Thanks to my wife for helping me derive this formula.
final rnd = Random();
double nextDoubleTriangular() {
double x, y;
final plot = (x) => (-2 * pow(x - 0.5, 2)) + 1;
do {
(x, y) = (rnd.nextDouble(), rnd.nextDouble());
} while (y > plot(x));
return x;
}
This version is nice because you can tweak the coefficient -2 to make the curve drop off more or less sharply on each side, without affecting its centerpoint and maximum.
Micro-uniform distribution
I don’t know if there’s an official math name for this one, I’m just a programmer.
Suppose a triangular or parabolic distribution isn’t right for your game. You really do need every result to be equally likely. But you still want it to feel fair—no one should get stuck rolling 1s, and no one should get stuck rolling 20s.
One way to do this is to take the gambler’s fallacy to an extreme: make it so across 20 rolls, every value from 1 to 20 comes up once:
List<int> possibleValues = [];
int nextD20Constrained() {
if (possibleValues.isEmpty) {
// Add all the integers from 1 to 20, inclusive, in random order
possibleValues = [for (var i = 1; i <= 20; i++) i].shuffled();
}
return possibleValues.removeLast(); // You may know this function as pop()
}
It’s still a uniform distribution. It’s still, for most intents and purposes, random. But normal random number generators sometimes produce bullshit like 1 1 1 1 1 1 1 1 1 1 1 1, which isn’t fun for anyone, whereas this one makes sure your luck balances out in the short term.
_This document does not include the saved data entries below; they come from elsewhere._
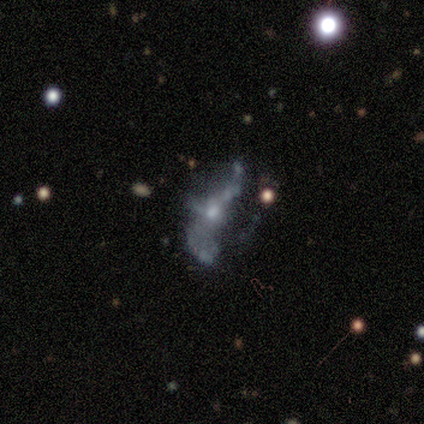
A featured or disk galaxy (79%) with no bar (77%), no spiral arms (60%) and a small central bulge (53%). Merging: major disturbance (41%).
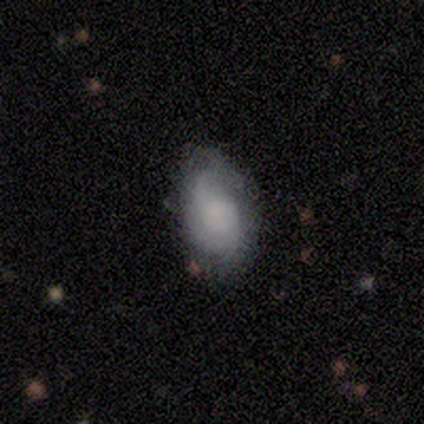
A featured or disk galaxy (80%) with no bar (100%), 2 (50%, tied with can't tell) loose (100%) spiral arms (50%, tied with no) and a small central bulge (50%). Merging: minor disturbance (80%).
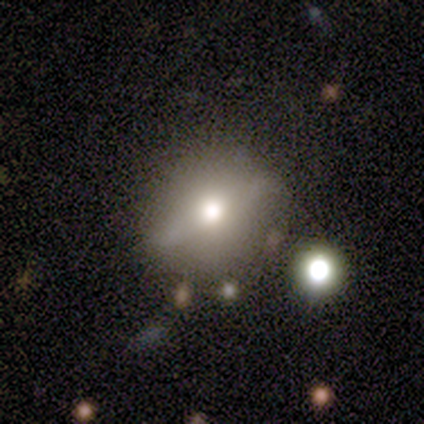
Morphology: type=featured or disk (60%); edge-on=no (67%); bar=weak (50%, tied with no); spiral arms=no (100%); bulge=moderate (50%, tied with small); merging=none (60%).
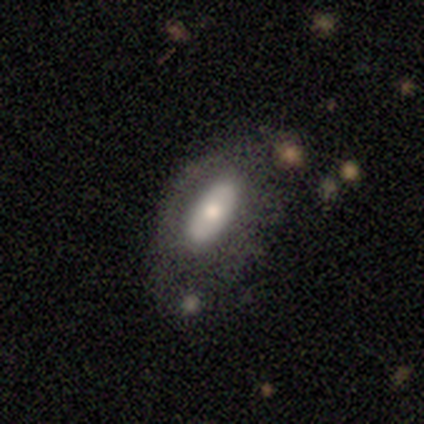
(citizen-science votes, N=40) Overall: smooth (55%; featured or disk 40%). How rounded: in between (91%). Merging: none (55%; minor disturbance 24%).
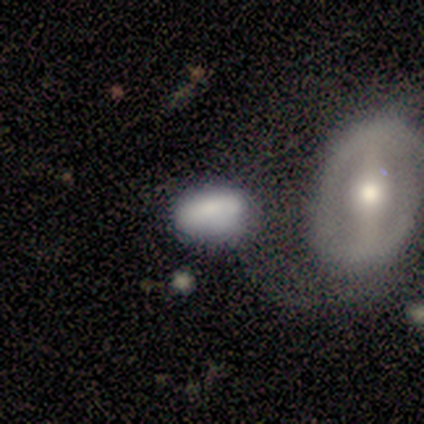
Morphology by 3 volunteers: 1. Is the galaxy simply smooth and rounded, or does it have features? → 67% smooth, 33% featured or disk, 0% star or artifact.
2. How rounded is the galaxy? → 50% round (tied), 50% in between (tied), 0% cigar-shaped.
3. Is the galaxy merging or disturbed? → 33% minor disturbance (tied), 33% major disturbance (tied), 33% merger (tied), 0% none.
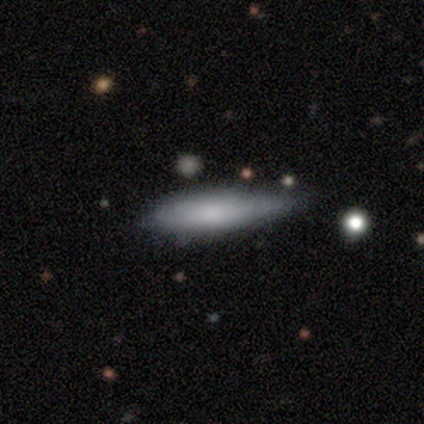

If you want a slightly less constrained version, there are a couple ways to do it:
- Double up the starting array so each number comes up twice per cycle. You’ll still get an even distribution across 40 calls, but a streak of good or bad luck can last a bit longer.
- Don’t wait for the array to be empty before regenerating it; once you’re down to 5 items or so, go ahead and start over. Depending on the number you use, this can help you find a sweet spot between balanced results and true randomness.
Gaussian distribution
Here’s where I admit defeat. I know it’s possible to generate random numbers according to a bell curve, like this:
And I know all the formulas are right there on Wikipedia. But I haven’t taken a math class since high school calculus, so I can’t read them, and all the relevant Stack Overflow answers assume you know how to invert a CDF, which sounds like a sex thing. If you can write a function that accepts a σ and returns a normally-distributed random double, please send it over, I’d love to use it.
Returning to XCOM 2
I know XCOM 2 isn’t actually a bad game. It encourages a specific play style which I just can’t make myself adopt. But I think it would be an even better game if it used a curved distribution to determine hits and misses, even if the displayed percentages were curved as well and the difference were purely cosmetic. When a game says you have a 90% chance of success, failure should feel rare—or, at least, it should only happen 1 in 10 times in practice, not just in mathematical theory.
That’s my wish for game devs: stop using the uniform RNG built into your programming language unless you can articulate why. Triangular distributions aren’t hard to generate, and they feel more natural and fair. And if you really do need a uniform distribution, make sure it balances out on a reasonable timescale.